Что нужно сделать
Повторите слово в слово строки от той, где есть "Наличие в магазинах", до той, где есть "Altın fiyatları canlı 7 Nisan 2026: Altın", включая обе эти строки.

─── Исходные данные ───

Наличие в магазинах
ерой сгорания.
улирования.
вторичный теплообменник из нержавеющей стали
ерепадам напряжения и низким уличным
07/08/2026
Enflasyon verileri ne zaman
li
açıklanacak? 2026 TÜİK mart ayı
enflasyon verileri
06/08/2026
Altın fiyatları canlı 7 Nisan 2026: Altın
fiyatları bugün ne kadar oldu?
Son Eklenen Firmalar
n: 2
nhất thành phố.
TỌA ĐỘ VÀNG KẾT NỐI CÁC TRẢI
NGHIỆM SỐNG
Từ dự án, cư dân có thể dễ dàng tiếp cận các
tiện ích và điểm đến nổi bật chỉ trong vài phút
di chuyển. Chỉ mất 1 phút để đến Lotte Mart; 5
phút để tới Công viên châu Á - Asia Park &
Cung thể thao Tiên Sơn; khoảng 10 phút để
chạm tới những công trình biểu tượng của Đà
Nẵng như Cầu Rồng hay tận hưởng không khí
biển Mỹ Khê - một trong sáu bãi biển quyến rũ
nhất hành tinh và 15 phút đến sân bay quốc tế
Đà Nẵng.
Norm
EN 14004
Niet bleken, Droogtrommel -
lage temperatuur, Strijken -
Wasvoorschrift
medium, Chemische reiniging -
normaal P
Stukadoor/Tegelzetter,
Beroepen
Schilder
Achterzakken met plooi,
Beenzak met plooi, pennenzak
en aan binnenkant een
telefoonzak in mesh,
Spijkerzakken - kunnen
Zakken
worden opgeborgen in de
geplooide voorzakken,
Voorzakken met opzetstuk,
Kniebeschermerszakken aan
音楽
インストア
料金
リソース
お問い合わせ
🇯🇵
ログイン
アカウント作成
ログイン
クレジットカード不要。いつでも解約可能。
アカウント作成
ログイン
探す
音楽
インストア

───
─── Исходные данные ───

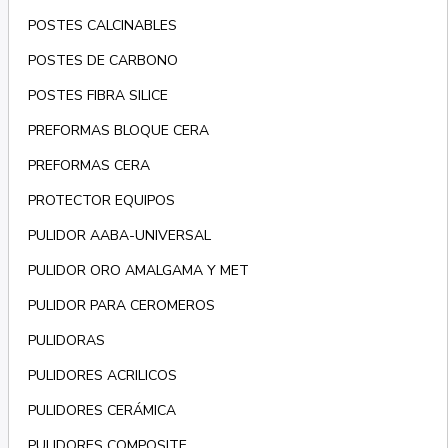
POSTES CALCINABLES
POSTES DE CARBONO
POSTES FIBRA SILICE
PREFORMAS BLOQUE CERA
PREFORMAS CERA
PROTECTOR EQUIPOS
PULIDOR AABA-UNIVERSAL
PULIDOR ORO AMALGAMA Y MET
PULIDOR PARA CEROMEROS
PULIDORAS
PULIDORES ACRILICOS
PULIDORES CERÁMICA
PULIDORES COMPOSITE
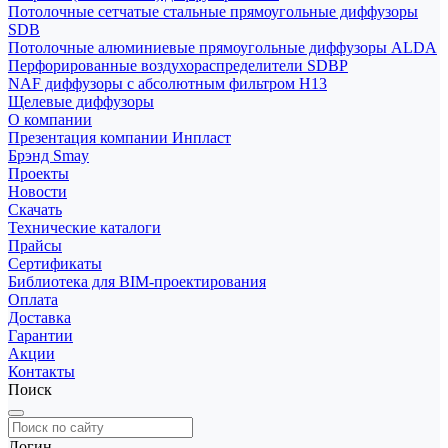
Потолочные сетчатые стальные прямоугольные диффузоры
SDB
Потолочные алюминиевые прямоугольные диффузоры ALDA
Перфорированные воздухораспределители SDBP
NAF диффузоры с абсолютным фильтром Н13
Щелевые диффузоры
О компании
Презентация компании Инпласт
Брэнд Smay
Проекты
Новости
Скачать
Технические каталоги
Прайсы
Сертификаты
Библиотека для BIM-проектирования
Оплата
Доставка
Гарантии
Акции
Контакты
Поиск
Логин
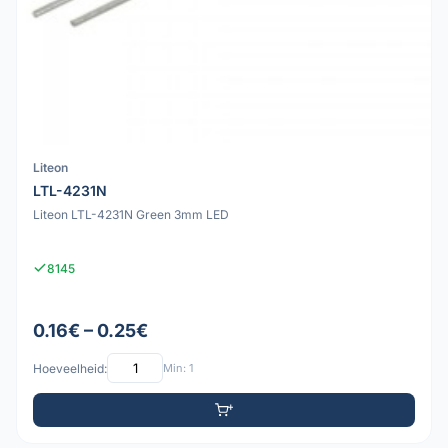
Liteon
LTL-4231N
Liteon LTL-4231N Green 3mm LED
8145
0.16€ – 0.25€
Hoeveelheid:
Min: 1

───

Результат
Наличие в магазинах
ерой сгорания.
улирования.
вторичный теплообменник из нержавеющей стали
ерепадам напряжения и низким уличным
07/08/2026
Enflasyon verileri ne zaman
li
açıklanacak? 2026 TÜİK mart ayı
enflasyon verileri
06/08/2026
Altın fiyatları canlı 7 Nisan 2026: Altın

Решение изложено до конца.